An elf Zukunftsorten entwickeln junge Unternehmen innovative Geschäftsmodelle – sie brauchen nur bessere Bedingungen.
Die neue Koalition hat es angekündigt: „Die Koalition wird Berlin zu einem international relevanten Zentrum für Deep Tech machen.“ Die politische Ambition ist da. Und wie steht es um die Voraussetzungen? Hat Berlin das Zeug, in die internationale Deep-Tech-Spitzenliga aufzusteigen?
„Auf der Wissenschaftsseite ist Berlin international auf vielen Feldern mehr als konkurrenzfähig“, weiß Sonja Jost, Vizepräsidentin der IHK Berlin und Gründerin der DexLeChem GmbH. Deutlicher Nachholbedarf bestehe aber bei der Übersetzung dieser Stärke in ökonomische Erfolge. „Deep-Tech-Start-ups, die auch als Hightech-Gründungen bekannt sind, werden durch längere Entwicklungszeiten als normale Tech-Gründungen charakterisiert und besitzen regelmäßig besondere Anforderungen an Infrastruktur“, sagt die IHK-Vizepräsidentin, die auch darauf hinweist, dass die Stadt in der Vergangenheit mit solchen Gründungen sehr stiefmütterlich umgegangen sei. „So findet man praktisch kein einziges Labor zur Miete innerhalb des S-Bahn-Ringes und außerhalb auch nur extrem schwer.“ Wenn man international mitspielen wolle, sei das eine Katastrophe.

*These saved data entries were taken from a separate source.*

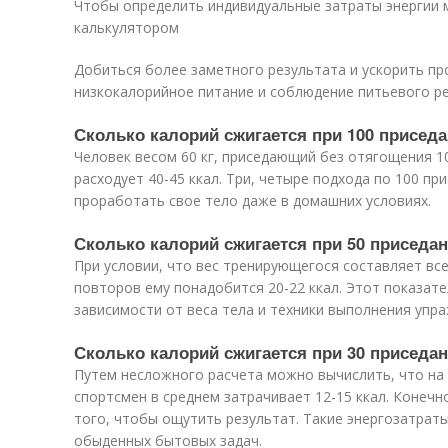
Чтобы определить индивидуальные затраты энергии
калькулятором
Добиться более заметного результата и ускорить п
низкокалорийное питание и соблюдение питьевого р
Сколько калорий сжигается при 100 присед
Человек весом 60 кг, приседающий без отягощения 10
расходует 40-45 ккал. Три, четыре подхода по 100 п
проработать свое тело даже в домашних условиях.
Сколько калорий сжигается при 50 приседа
При условии, что вес тренирующегося составляет все
повторов ему понадобится 20-22 ккал. Этот показате
зависимости от веса тела и техники выполнения упра
Сколько калорий сжигается при 30 приседа
Путем несложного расчета можно вычислить, что на 
спортсмен в среднем затрачивает 12-15 ккал. Конечн
того, чтобы ощутить результат. Такие энергозатрат
обыденных бытовых задач.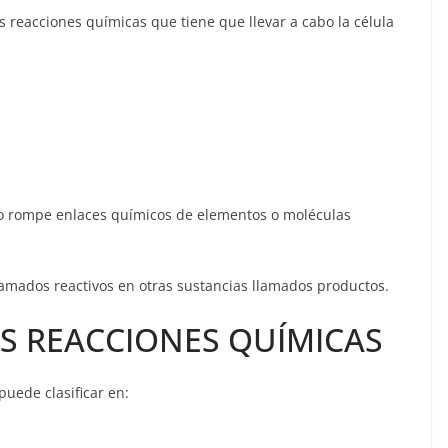
s reacciones químicas que tiene que llevar a cabo la célula
o rompe enlaces químicos de elementos o moléculas
lamados reactivos en otras sustancias llamados productos.
AS REACCIONES QUÍMICAS
puede clasificar en: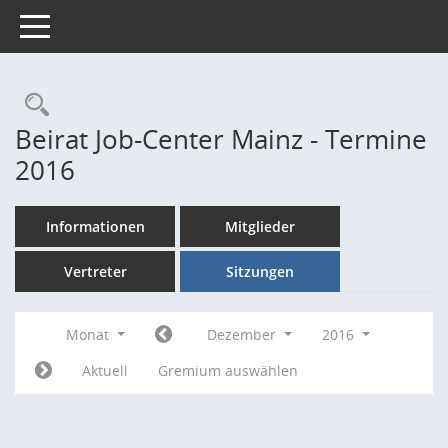
Toggle navigation
Rechercheauswahl
Beirat Job-Center Mainz - Termine
2016
Informationen
Mitglieder
Vertreter
Sitzungen
Monat
Dezember
2016
Aktuell
Gremium auswählen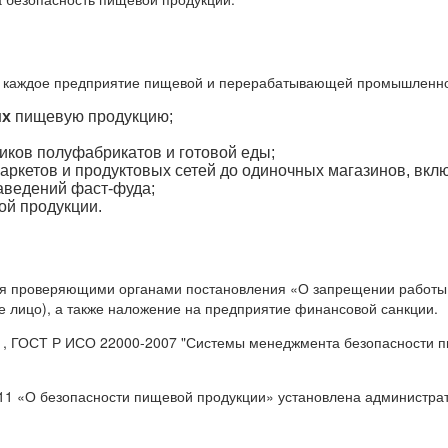
ь каждое предприятие пищевой и перерабатывающей промышленно
их
пищевую продукцию;
иков полуфабрикатов и готовой еды;
маркетов и продуктовых сетей до одиночных магазинов, вк
заведений фаст-фуда;
ой продукции.
ния проверяющими органами постановления «О запрещении работы 
е лицо), а также наложение на предприятие финансовой санкции.
, ГОСТ Р ИСО 22000-2007 "Системы менеджмента безопасности пи
 «О безопасности пищевой продукции» установлена административ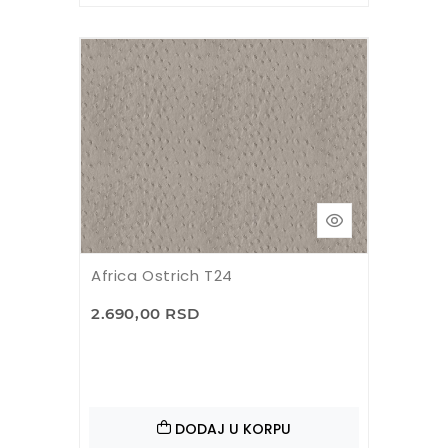
Africa Ostrich T24
2.690,00 RSD
DODAJ U KORPU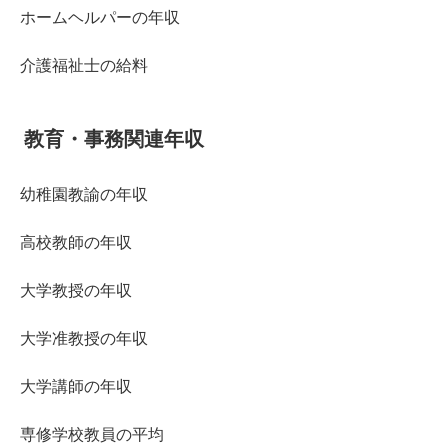
ホームヘルパーの年収
介護福祉士の給料
教育・事務関連年収
幼稚園教諭の年収
高校教師の年収
大学教授の年収
大学准教授の年収
大学講師の年収
専修学校教員の平均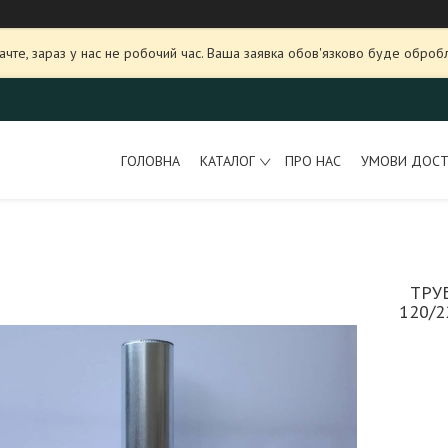
ачте, зараз у нас не робочий час. Ваша заявка обов'язково буде оброб
ГОЛОВНА
КАТАЛОГ
ПРО НАС
УМОВИ ДОСТ
ТРУ
120/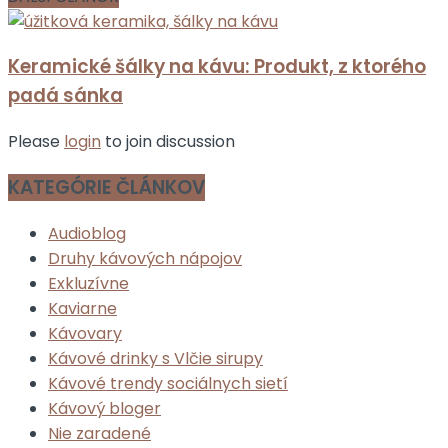
Keramické šálky na kávu: Produkt, z ktorého
padá sánka
Please
login
to join discussion
KATEGÓRIE ČLÁNKOV
Audioblog
Druhy kávových nápojov
Exkluzívne
Kaviarne
Kávovary
Kávové drinky s Vlčie sirupy
Kávové trendy sociálnych sietí
Kávový bloger
Nie zaradené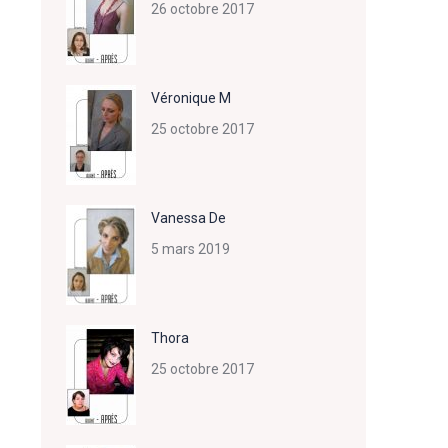
26 octobre 2017
Véronique M
25 octobre 2017
Vanessa De
5 mars 2019
Thora
25 octobre 2017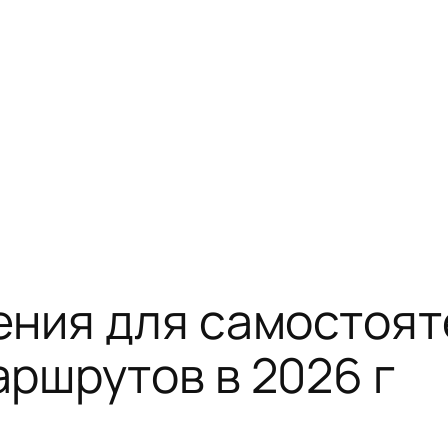
ения для самостоя
ршрутов в 2026 г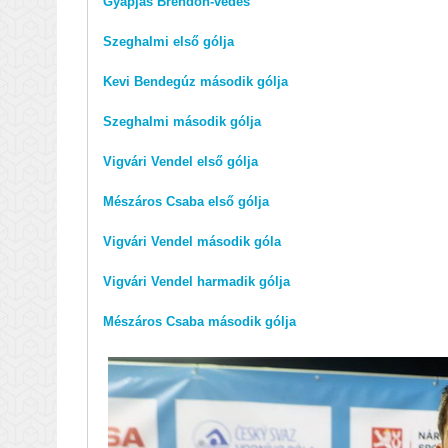
Gyapjas Brendon-védés
Szeghalmi első gólja
Kevi Bendegúz második gólja
Szeghalmi második gólja
Vigvári Vendel első gólja
Mészáros Csaba első gólja
Vigvári Vendel második góla
Vigvári Vendel harmadik gólja
Mészáros Csaba második gólja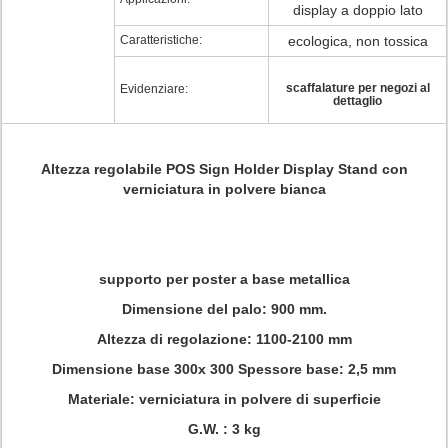
display a doppio lato
Caratteristiche:
ecologica, non tossica
scaffalature per negozi al
Evidenziare:
dettaglio
Altezza regolabile POS Sign Holder Display Stand con
verniciatura in polvere bianca
supporto per poster a base metallica
Dimensione del palo: 900 mm.
Altezza di regolazione: 1100-2100 mm
Dimensione base 300x 300 Spessore base: 2,5 mm
Materiale: verniciatura in polvere di superficie
G.W. : 3 kg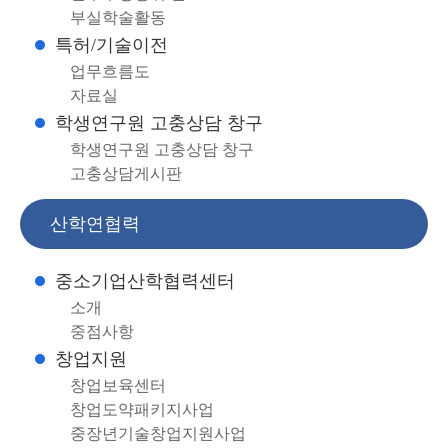
부실학술활동
특허/기술이전
업무흐름도
자료실
학생연구원 고충상담 창구
학생연구원 고충상담 창구
고충상담게시판
산학연협력
중소기업산학협력센터
소개
중점사항
창업지원
창업보육센터
창업도약패키지사업
중장년기술창업지원사업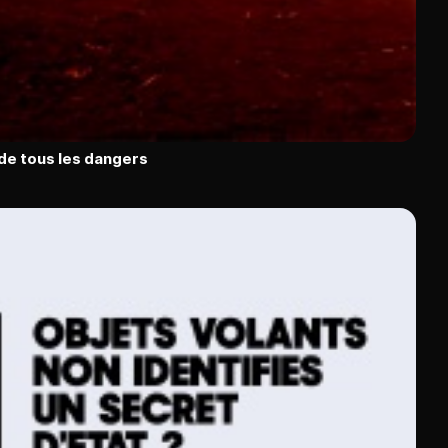
 de tous les dangers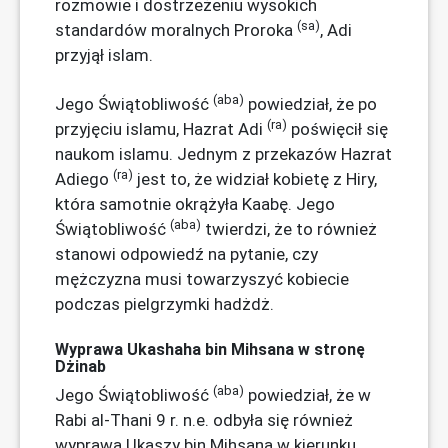
rozmowie i dostrzeżeniu wysokich
(sa)
standardów moralnych Proroka
, Adi
przyjął islam.
(aba)
Jego Świątobliwość
powiedział, że po
(ra)
przyjęciu islamu, Hazrat Adi
poświęcił się
naukom islamu. Jednym z przekazów Hazrat
(ra)
Adiego
jest to, że widział kobietę z Hiry,
która samotnie okrążyła Kaabę. Jego
(aba)
Świątobliwość
twierdzi, że to również
stanowi odpowiedź na pytanie, czy
mężczyzna musi towarzyszyć kobiecie
podczas pielgrzymki hadżdż.
Wyprawa Ukashaha bin Mihsana w stronę
Dżinab
(aba)
Jego Świątobliwość
powiedział, że w
Rabi al-Thani 9 r. n.e. odbyła się również
wyprawa Ukaszy bin Mihsana w kierunku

Auch in puncto Geld gibt es Nachbesserungsbedarf. „Bestehende Finanzierungsinstrumente, die traditionell auf eine sehr schnelle Skalierung ausgelegt sind, passen nicht“, kritisiert Sonja Jost und weist darauf hin, dass man bei Deep-Tech-Investments einen langen Atem benötige. „Es kann nicht sein, dass viele solcher jungen Unternehmen beinahe standardmäßig in sogenannte ,Unternehmen in Schwierigkeiten‘ transferiert werden, wenn sie Darlehen der Investitionsbank Berlin bekommen – nur weil sie nicht schnell genug ihre Verlustvorträge abbauen können, da sie noch immer in der Entwicklungsphase sind. Hier muss dringend etwas passieren!“ Als Start-up-Hub ist Berlin längst im europäischen Oberhaus etabliert und konkurriert regelmäßig mit Paris und London um die Spitzenplätze bei eingeworbenen Investments aus Venture Capital (VC). Der Großteil fließt dabei in E-Commerce und Fintech. Anders verhält es sich bei Science-Tech-Gründungen aus der Wissenschaft. Unicorns sucht man hier bisher vergeblich. Stattdessen findet man Hidden Champions mit B2B-Fokus. Im Berliner Stadtbild fallen sie noch nicht auf. Sie sitzen nicht in Kreuzberg oder Berlin-Mitte, sondern haben sich – zwangsläufig – an der Peripherie ansiedeln müssen: in Berliner Zukunftsorten wie Adlershof und Buch oder auch im Berliner Südwesten.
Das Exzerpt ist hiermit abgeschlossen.